Traceback (most recent call last):
  File "/home/student/ameise-data-handling/Code/Kafka_Stream/venv/lib/python3.8/site-packages/pyspark/sql/utils.py", line 111, in deco
    return f(*a, **kw)
  File "/home/student/ameise-data-handling/Code/Kafka_Stream/venv/lib/python3.8/site-packages/py4j/protocol.py", line 326, in get_return_value
    raise Py4JJavaError(
py4j.protocol.Py4JJavaError: An error occurred while calling o51.usingSchemaRegistry.
: io.confluent.kafka.schemaregistry.client.rest.exceptions.RestClientException: Unrecognized field "type" (class io.confluent.kafka.schemaregistry.client.rest.entities.ErrorMessage), not marked as ignorable (2 known properties: "error_code", "message"])
 at [Source: (sun.net.www.protocol.http.HttpURLConnection$HttpInputStream); line: 1, column: 141] (through reference chain: io.confluent.kafka.schemaregistry.client.rest.entities.ErrorMessage["type"]); error code: 50005
	at io.confluent.kafka.schemaregistry.client.rest.RestService.sendHttpRequest(RestService.java:236)
	at io.confluent.kafka.schemaregistry.client.rest.RestService.httpRequest(RestService.java:265)
	at io.confluent.kafka.schemaregistry.client.rest.RestService.getLatestVersion(RestService.java:524)
	at io.confluent.kafka.schemaregistry.client.rest.RestService.getLatestVersion(RestService.java:516)
	at io.confluent.kafka.schemaregistry.client.CachedSchemaRegistryClient.getLatestSchemaMetadata(CachedSchemaRegistryClient.java:275)
	at za.co.absa.abris.avro.registry.ConfluentRegistryClient.getLatestSchemaMetadata(ConfluentRegistryClient.scala:39)
	at za.co.absa.abris.avro.read.confluent.SchemaManager.getSchemaMetadataBySubjectAndVersion(SchemaManager.scala:66)
	at za.co.absa.abris.avro.read.confluent.SchemaManager.getSchemaBySubjectAndVersion(SchemaManager.scala:55)
	at za.co.absa.abris.avro.read.confluent.SchemaManager.getSchema(SchemaManager.scala:46)
	at za.co.absa.abris.config.FromSchemaDownloadingConfigFragment.usingSchemaRegistry(Config.scala:250)
	at java.base/jdk.internal.reflect.NativeMethodAccessorImpl.invoke0(Native Method)
	at java.base/jdk.internal.reflect.NativeMethodAccessorImpl.invoke(NativeMethodAccessorImpl.java:62)
	at java.base/jdk.internal.reflect.DelegatingMethodAccessorImpl.invoke(DelegatingMethodAccessorImpl.java:43)
	at java.base/java.lang.reflect.Method.invoke(Method.java:566)
	at py4j.reflection.MethodInvoker.invoke(MethodInvoker.java:244)
	at py4j.reflection.ReflectionEngine.invoke(ReflectionEngine.java:357)
	at py4j.Gateway.invoke(Gateway.java:282)
	at py4j.commands.AbstractCommand.invokeMethod(AbstractCommand.java:132)
	at py4j.commands.CallCommand.execute(CallCommand.java:79)
	at py4j.GatewayConnection.run(GatewayConnection.java:238)
	at java.base/java.lang.Thread.run(Thread.java:829)
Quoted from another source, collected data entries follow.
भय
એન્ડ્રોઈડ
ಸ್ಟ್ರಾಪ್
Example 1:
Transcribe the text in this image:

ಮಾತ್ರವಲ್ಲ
The error occurs the first time i use the library:

def from_avro_abris_config(config_map, topic, is_key):
    """
    Create from avro abris config with a schema url

    :param config_map (dict[str, str]): configuration map to pass to deserializer, ex: {'schema.registry.url': 'http://localhost:8081'}
    :param topic (str): kafka topic
    :param is_key (bool): boolean
    :return: za.co.absa.abris.config.FromAvroConfig
    """
    jvm_gateway = SparkContext._active_spark_context._gateway.jvm
    scala_map = jvm_gateway.PythonUtils.toScalaMap(config_map)

    return jvm_gateway.za.co.absa.abris.config \
        .AbrisConfig \
        .fromConfluentAvro() \
        .downloadReaderSchemaByLatestVersion() \
        .andTopicNameStrategy(topic, is_key) \
        .usingSchemaRegistry(scala_map)

from_avro_abris_settings = from_avro_abris_config({'schema.registry.url': registry_url}, conf['kafka']['topic'], False)

I’m not sure but this could maybe be cause due to a missmatch of the ABRiS library with the schema registry version used on hopsworks. Is it possible to change the schema registry version used on hopsworks? Or do you have any idea what else could possibly cause this issue?